Empat Puluh Sembilan

2.4K 156 31
                                    

Gue yang awalnya menikmati coklat panas langsung terbatuk saat mendengar pengakuan Nayla. Seorang Nayla yang polos bin lemah lembut ternyata jatuh hati dengan sosok Bintar yang nggak bisa diem bin demen bikin orang naik darah?

"Ke... Kenapa? Lo kaget ya?" tanya Nayla.

"Bukan kaget aja, kaget kuadrat," kata gue melebih-lebihkan. "Kok bisa sih? Kenapa lo bisa suka sama si kunyuk itu?"

"Jangan keras-keras, nyet," oceh Sheryn membuat gue nyengir.

"Nggak tau, gue tiba-tiba aja suka sama dia padahal gue sama Bintar nggak kenal. Gue cuma tau namanya aja dan belum tentu Bintar tau nama gue, tapi nggak tau kenapa gue suka sama dia," jelas Nayla.

"Perjuangin," kata gue to the poin.

"Maksudnya?" tanya Nayla.

"Perjuangin cinta lo, buktiin ke Bintar kalau cinta nggak selalu dengan orang yang saling mengenal, cinta bisa datang pada orang yang nggak kita kenal. Bintar suka cewe yang mau merjuangin dia, jadi lo harus berjuang untuk cinta lo itu," cerocos gue. "Gitu aja sih yang bisa gue saranin buat lo. Masalah lo minta bantuan gue, gue nggak bisa janji tapi gue pasti bantuin lo sebisa gue."

"Dalem banget anjir," kata Sheryn.

"Gue ke kelas dulu ya. Lo kalau mau tetep disini, nggak apa, gue duluan," kata gue pada Sheryn.

"Lo duluan aja, nanti gue nyusul."

****

Kali ini kelas XII-5 sedang melakukan pemanasan karena sebentar lagi akan diadakan penilaian basket. Setelah melakukan pemanasan, kami duduk di tepi lapangan, menunggu Pak Toni datang membawakan absensi kelas XII-5.

Gue menatap David yang duduk tak jauh dari Sheryn. Cowok itu sedang mengikat tali sepatunya dengan gaya swag miliknya. Kadang gue masih heran, bagaimana bisa seorang Sheryn jatuh hati pada sosok David yang terkenal dengan jiwa bad boy yang sudah mendarah daging dengan wajahnya yang sangat swag -lebih seperti wajah seorang kriminal, serem gimana gitu, ditambah dengan tatapan tajam miliknya yang seakan-akan akan menyerang siapa saja yang sedang ia tatap. Bisa di tebak kalau saat ini Sheryn juga sedang curi pandang ke arah David.

Pak Toni datang dengan beberapa lembar kertas di tangannya, membuat kami langsung berdiri dan membentuk barisan. Setelah memberikan pengarahan dan juga cerita, Pak Toni memulai penilaian.

Sebuah bola basket sudah ada di tangan gue.
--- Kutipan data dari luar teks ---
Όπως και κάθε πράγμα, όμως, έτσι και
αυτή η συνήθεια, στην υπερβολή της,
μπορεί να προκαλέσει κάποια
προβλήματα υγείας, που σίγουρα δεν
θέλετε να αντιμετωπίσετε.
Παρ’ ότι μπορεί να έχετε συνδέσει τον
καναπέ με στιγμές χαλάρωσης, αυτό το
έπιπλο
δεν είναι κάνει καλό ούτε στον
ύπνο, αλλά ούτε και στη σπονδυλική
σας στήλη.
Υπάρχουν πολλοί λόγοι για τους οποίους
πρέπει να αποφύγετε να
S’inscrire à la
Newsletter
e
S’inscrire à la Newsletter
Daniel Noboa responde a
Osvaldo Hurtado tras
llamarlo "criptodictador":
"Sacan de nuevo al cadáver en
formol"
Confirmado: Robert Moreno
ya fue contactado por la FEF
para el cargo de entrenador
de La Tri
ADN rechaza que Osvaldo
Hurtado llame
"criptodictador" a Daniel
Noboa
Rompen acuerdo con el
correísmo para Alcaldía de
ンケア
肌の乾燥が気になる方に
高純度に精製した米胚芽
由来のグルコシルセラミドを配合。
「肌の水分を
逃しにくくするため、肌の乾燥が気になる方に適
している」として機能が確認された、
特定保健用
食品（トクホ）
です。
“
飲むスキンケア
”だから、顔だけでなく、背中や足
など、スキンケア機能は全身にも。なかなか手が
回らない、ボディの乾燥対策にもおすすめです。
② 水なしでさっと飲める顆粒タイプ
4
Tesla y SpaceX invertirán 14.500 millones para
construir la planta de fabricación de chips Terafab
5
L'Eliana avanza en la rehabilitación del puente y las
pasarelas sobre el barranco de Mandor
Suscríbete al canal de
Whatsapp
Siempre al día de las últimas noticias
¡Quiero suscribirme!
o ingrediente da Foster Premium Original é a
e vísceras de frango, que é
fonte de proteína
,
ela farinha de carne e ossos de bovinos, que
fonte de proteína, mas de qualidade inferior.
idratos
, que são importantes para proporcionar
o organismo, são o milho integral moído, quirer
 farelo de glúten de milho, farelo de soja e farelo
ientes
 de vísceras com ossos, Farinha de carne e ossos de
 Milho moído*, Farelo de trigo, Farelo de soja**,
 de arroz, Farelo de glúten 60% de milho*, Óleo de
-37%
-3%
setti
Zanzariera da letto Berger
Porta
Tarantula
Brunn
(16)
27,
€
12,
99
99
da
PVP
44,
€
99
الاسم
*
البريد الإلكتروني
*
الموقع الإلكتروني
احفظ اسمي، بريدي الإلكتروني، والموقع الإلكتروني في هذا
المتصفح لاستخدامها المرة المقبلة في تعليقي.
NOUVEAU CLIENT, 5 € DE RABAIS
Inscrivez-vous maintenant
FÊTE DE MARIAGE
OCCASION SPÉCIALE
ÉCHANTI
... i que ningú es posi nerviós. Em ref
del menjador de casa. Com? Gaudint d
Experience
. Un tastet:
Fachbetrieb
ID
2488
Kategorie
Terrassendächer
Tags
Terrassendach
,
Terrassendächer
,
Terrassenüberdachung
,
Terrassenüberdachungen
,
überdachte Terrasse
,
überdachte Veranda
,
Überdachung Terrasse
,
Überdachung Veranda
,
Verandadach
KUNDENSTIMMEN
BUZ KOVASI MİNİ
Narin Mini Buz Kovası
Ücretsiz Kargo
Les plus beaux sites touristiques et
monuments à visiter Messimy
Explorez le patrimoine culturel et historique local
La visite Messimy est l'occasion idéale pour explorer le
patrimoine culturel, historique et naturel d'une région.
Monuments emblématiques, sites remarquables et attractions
Gue sih emang dasarnya nggak bisa main basket meskipun mama gue adalah pemain inti tim basket sejak beliau duduk di bangku SMP. Gue men-dribble benda bulat itu dengan santai dan telaten, berusaha mengendalikan seutuhnya agar tidak membuat keacauan.

Pritt.

Gue mulai berlari dengan bola yang setia memantul di depan gue. Mata gue sedikit melirik ke arah kanan dan menemukan sosok yang sangat gue idolakan hingga saat ini. Karena tidak mau merusak konsentrasi, gue mengabaikan kehadiran Arkan di sebelah gue, memfokuskan pandangan untuk men-shoot bola ke dalam ring.

Gue segera mengambil bola yang tadi sempat terlempar ke sembarang arah. Shoot pertama gue berhasil dan gue harus kembali ke posisi awal. Gue menyempatkan diri untuk melihat ke arah Arkan yang sedang mengendalikan bola di tangannya. Tidak bisa dipungkiri, dia adalah owok paling handal dalam bidang basket di kelas gue saat ini. Gue selalu suka saat melihatnya bermain basket karena menurut gue saat ia bermain basket, tingkat ketampanannya bertambah tiga kali lipat dari sebelumnya apalagi saat rambutnya basah karena keringat.

Gue segera mengumpulkan konsentrasi gue untuk kembali megendalikan bola sambil berlari, seperti yang gue lakukan tadi. Gue kembali men-dribble bola dan berlari. Di samping gue, Arkan melakukan hal yang sama.